◆ **What to work on**
Recast the lines of the listing below as a numbered list, leaving out the blank lines and the pictures.

Top of Dataset content

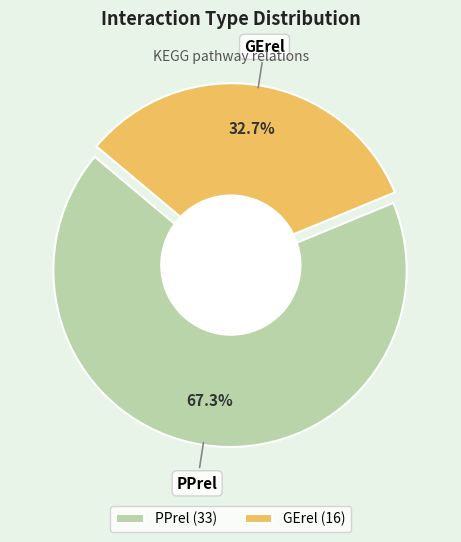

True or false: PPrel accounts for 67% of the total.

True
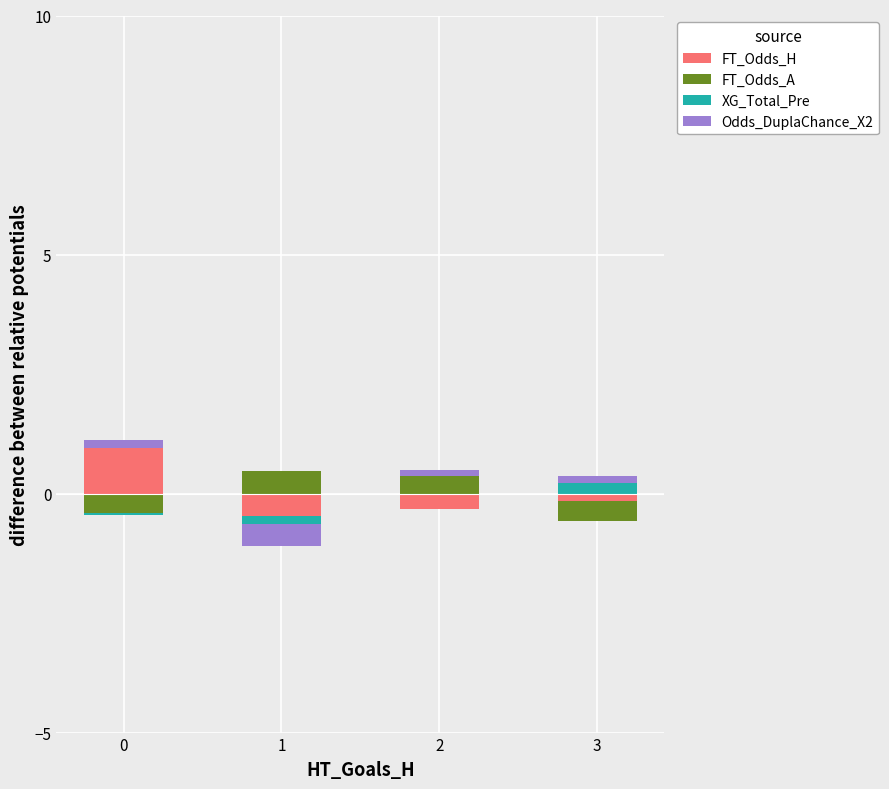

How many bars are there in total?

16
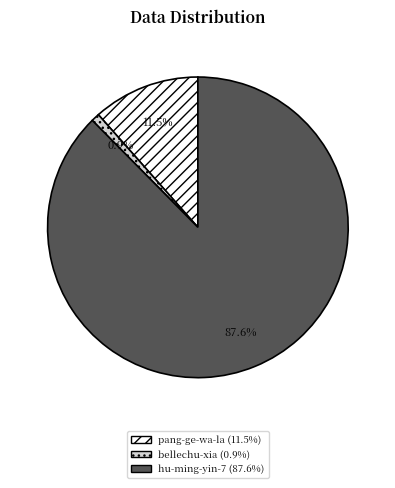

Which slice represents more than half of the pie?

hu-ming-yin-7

Bottom of Dataset content

◆ **Reply to the exercise**
1. True or false: PPrel accounts for 67% of the total.
2. True
3. How many bars are there in total?
4. 16
5. Which slice represents more than half of the pie?
6. hu-ming-yin-7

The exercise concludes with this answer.